■ LISTED RECORDS
· · · ·

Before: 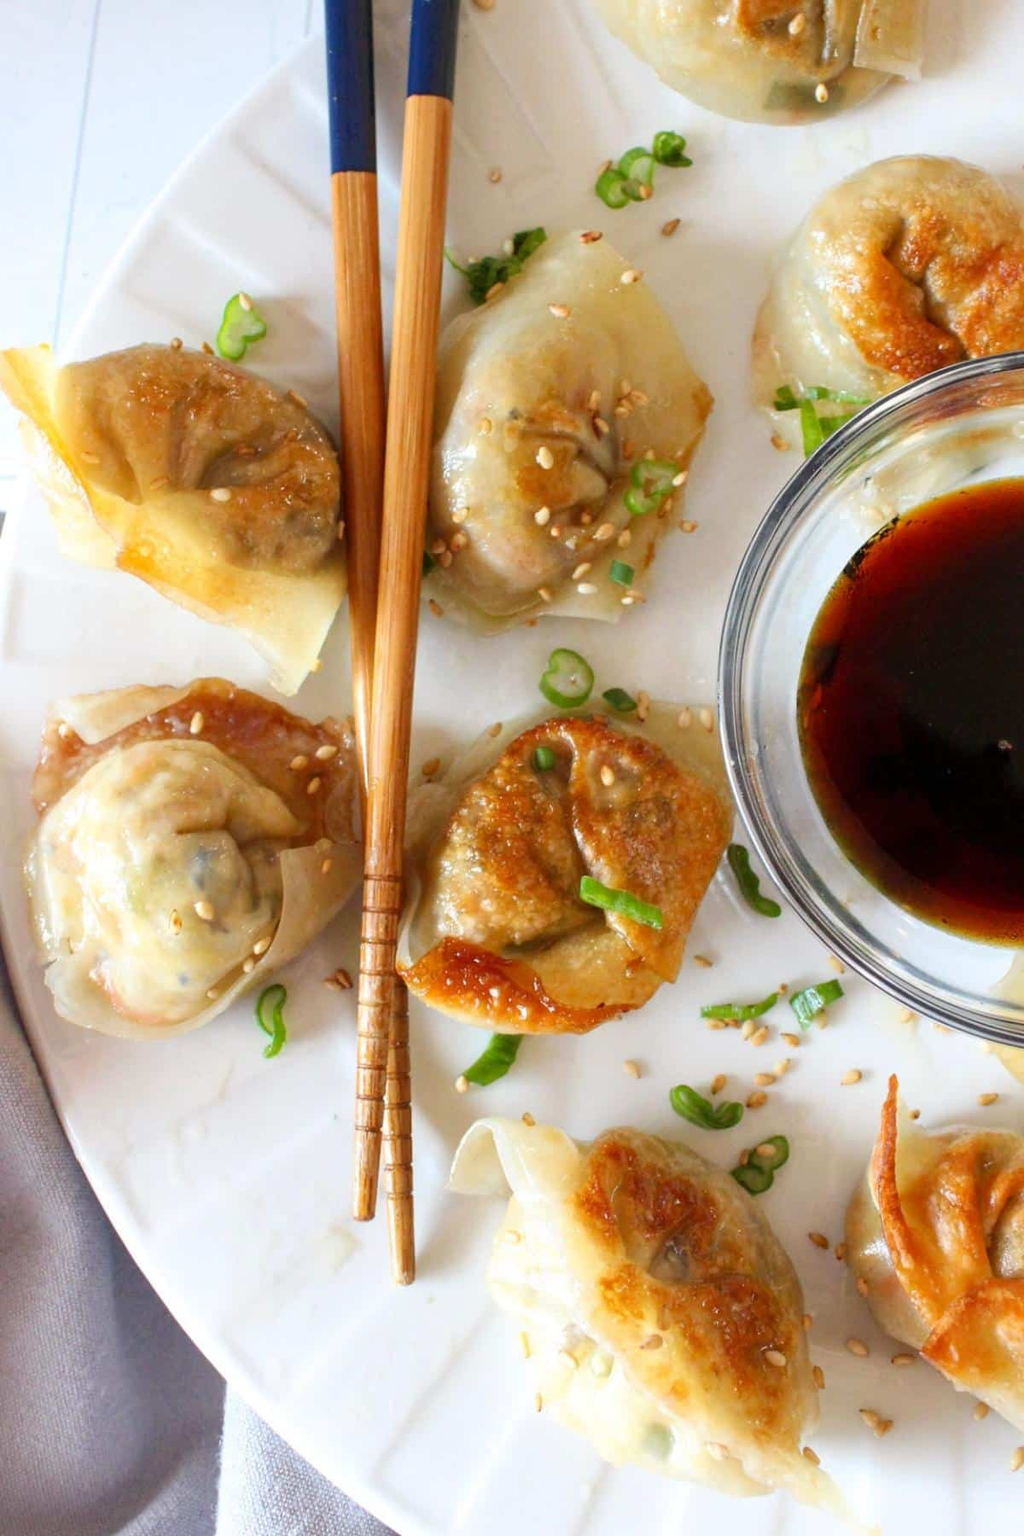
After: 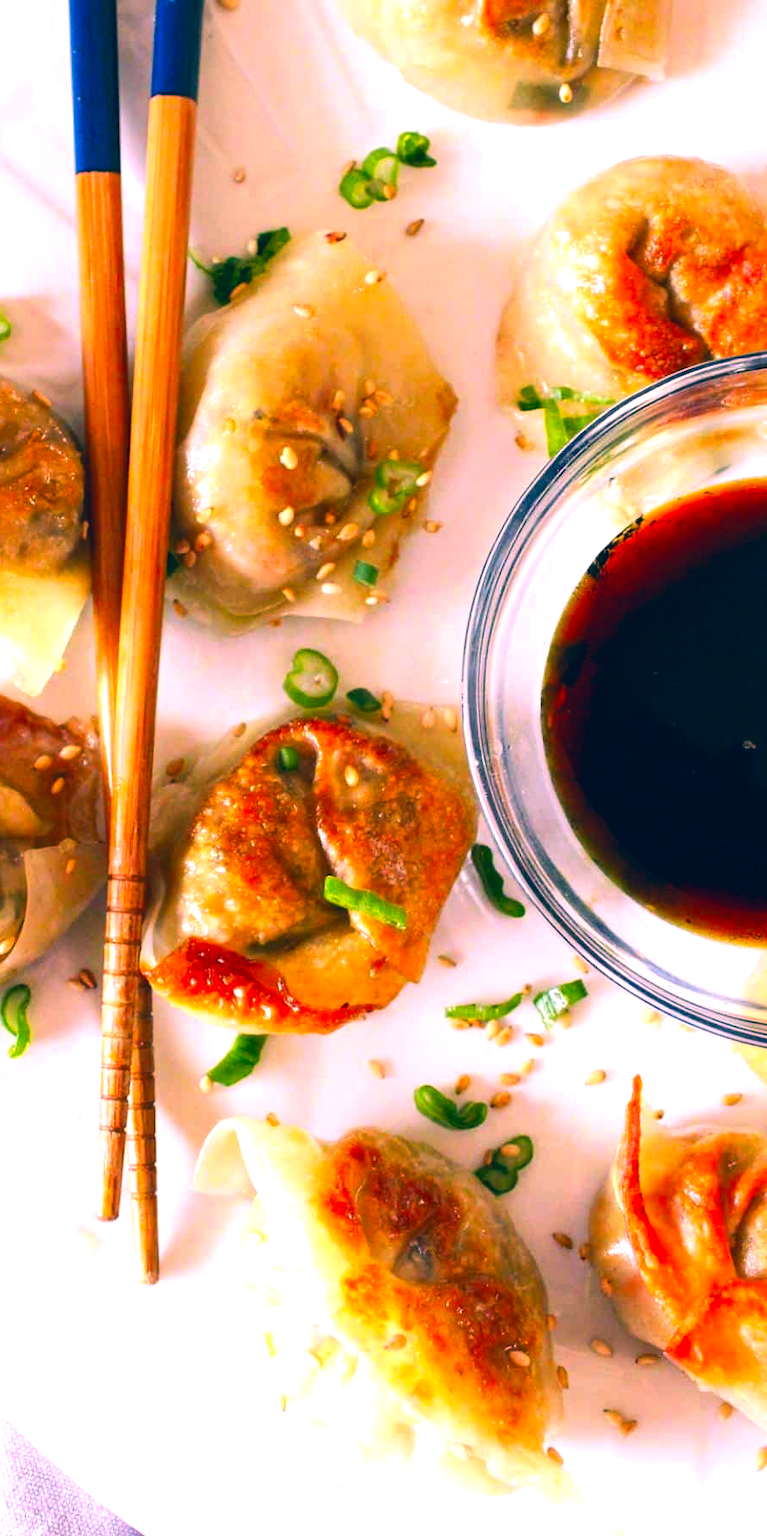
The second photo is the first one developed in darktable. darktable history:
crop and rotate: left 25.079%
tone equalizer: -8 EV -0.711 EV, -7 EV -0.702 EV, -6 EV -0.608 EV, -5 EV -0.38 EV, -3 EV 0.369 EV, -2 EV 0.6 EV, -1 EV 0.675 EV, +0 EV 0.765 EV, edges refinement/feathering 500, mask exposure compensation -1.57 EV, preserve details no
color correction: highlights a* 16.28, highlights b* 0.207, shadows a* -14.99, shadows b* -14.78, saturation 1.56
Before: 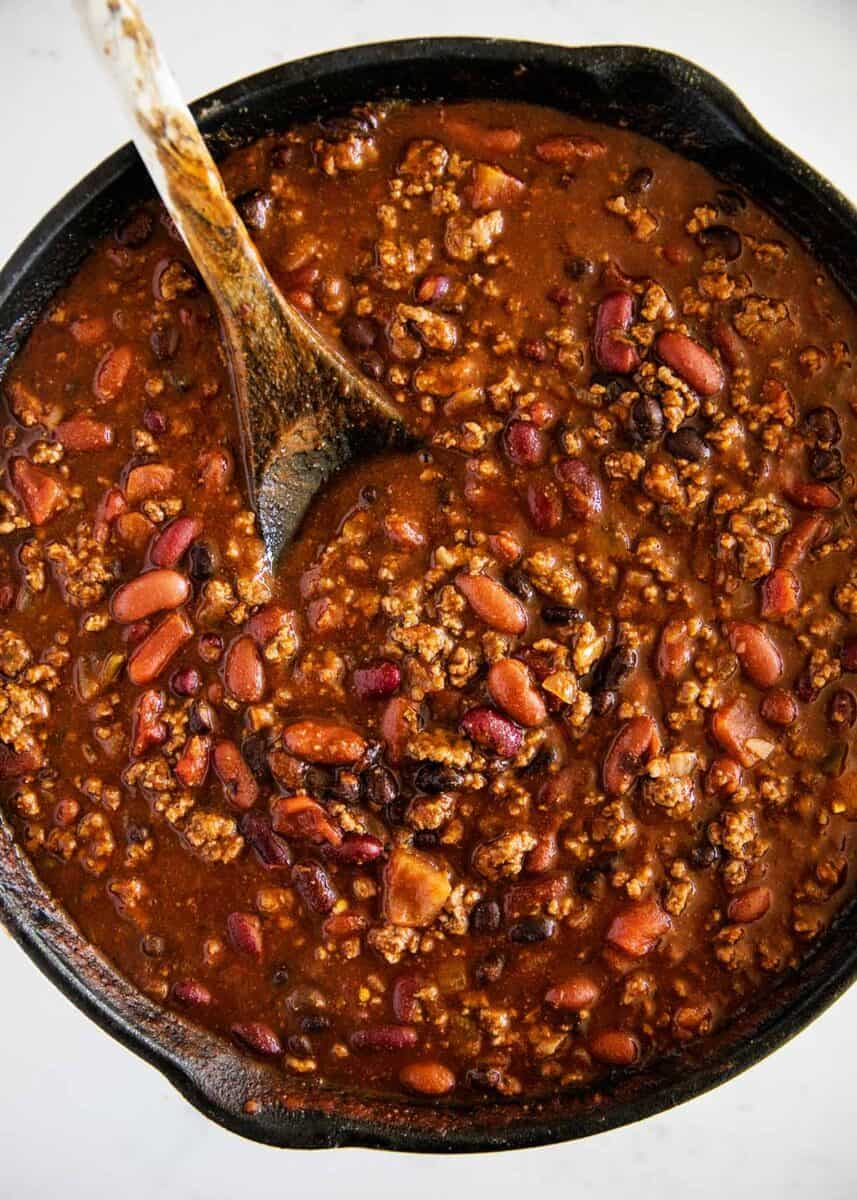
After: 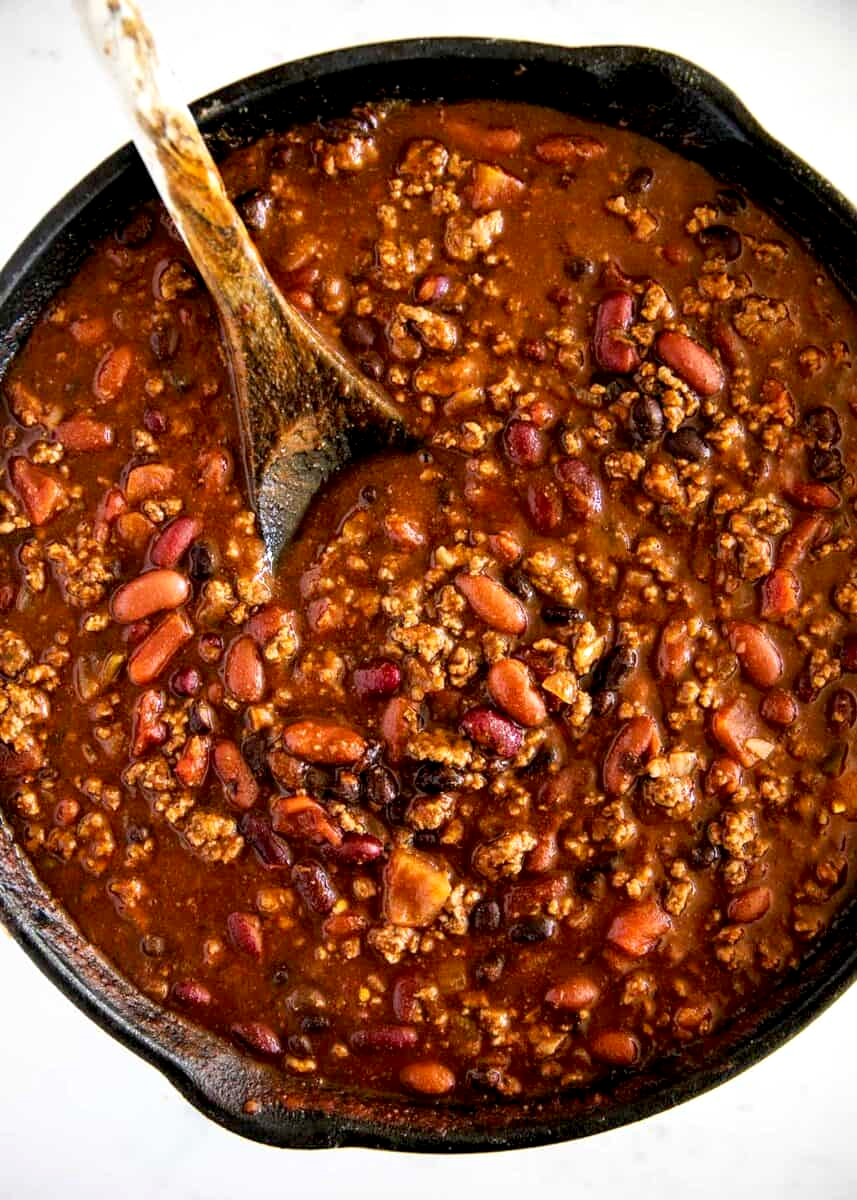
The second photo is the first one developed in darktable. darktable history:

· · · ·

■ OBJECTIVE
Set out every line of the material above as a Markdown table with two columns, Row for the row number and Line for the line itself, skipping blank lines. Leave the pictures out of the table.

■ RESULT BELOW
| Row | Line |
|---|---|
| 1 | Before:  |
| 2 | After:  |
| 3 | The second photo is the first one developed in darktable. darktable history: |
| 4 | crop and rotate: left 25.079% |
| 5 | tone equalizer: -8 EV -0.711 EV, -7 EV -0.702 EV, -6 EV -0.608 EV, -5 EV -0.38 EV, -3 EV 0.369 EV, -2 EV 0.6 EV, -1 EV 0.675 EV, +0 EV 0.765 EV, edges refinement/feathering 500, mask exposure compensation -1.57 EV, preserve details no |
| 6 | color correction: highlights a* 16.28, highlights b* 0.207, shadows a* -14.99, shadows b* -14.78, saturation 1.56 |
| 7 | Before:  |
| 8 | After:  |
| 9 | The second photo is the first one developed in darktable. darktable history: |